Back then, tea party conservatives expected the American public to rally behind their demand to defund President Obama's healthcare plan — but the public didn't rally. Instead, voters turned against the GOP for staging a needless crisis, driving the party's popularity to record lows.

From that experience, the tea partiers learned some crucial lessons. The first was: Don't stage a crisis without a plan to win something from it.

The demands made by congressional conservatives in the fall were nonstarters, given a Democratic Senate and a president with veto power. The only thing they could offer was obstruction, and Americans didn't like that. And that brought the tea party to lesson No. 2: Branding yourself as "the Party of No" only gets you so far.

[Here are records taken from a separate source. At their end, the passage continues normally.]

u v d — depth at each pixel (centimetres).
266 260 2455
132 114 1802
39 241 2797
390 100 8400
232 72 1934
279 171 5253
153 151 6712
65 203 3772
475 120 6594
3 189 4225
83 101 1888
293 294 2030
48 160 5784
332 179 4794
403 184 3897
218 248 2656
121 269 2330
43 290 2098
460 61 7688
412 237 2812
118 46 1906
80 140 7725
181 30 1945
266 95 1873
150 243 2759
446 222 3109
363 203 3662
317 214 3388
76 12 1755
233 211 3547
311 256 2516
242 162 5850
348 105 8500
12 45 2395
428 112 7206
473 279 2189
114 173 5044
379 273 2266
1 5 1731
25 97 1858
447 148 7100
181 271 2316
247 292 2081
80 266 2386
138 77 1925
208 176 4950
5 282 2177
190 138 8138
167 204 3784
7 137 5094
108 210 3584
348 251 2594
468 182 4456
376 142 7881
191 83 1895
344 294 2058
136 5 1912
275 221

A third lesson came from the calamitous rollout of President Obama's healthcare plan, which rescued the GOP from its slump. With that, conservatives in Congress learned that if you think your opponent's signature project is a train wreck, the best thing to do is get out of the way and let the voters watch it crash. [Emphasis added]

McManus points out that as part of the new strategy, they have forged links with more traditional GOP backers and think tanks and have taken some lessons on how Congress works and how to manipulate the media, presumably so that fewer people merely point at them and laugh and more people will pay attention to the Tea Party agenda.  They also intend to do a better job screening and training the candidates they put up each election.

None of this means that the civil war in the GOP is over, just that a smarter tea party may be less inclined to sabotage itself. Almost 90% of John Boehner's House Republicans voted against the speaker on the debt ceiling, but they didn't make a scene while doing it.  [Emphasis added]

Sigh ... I shall miss the funny hats.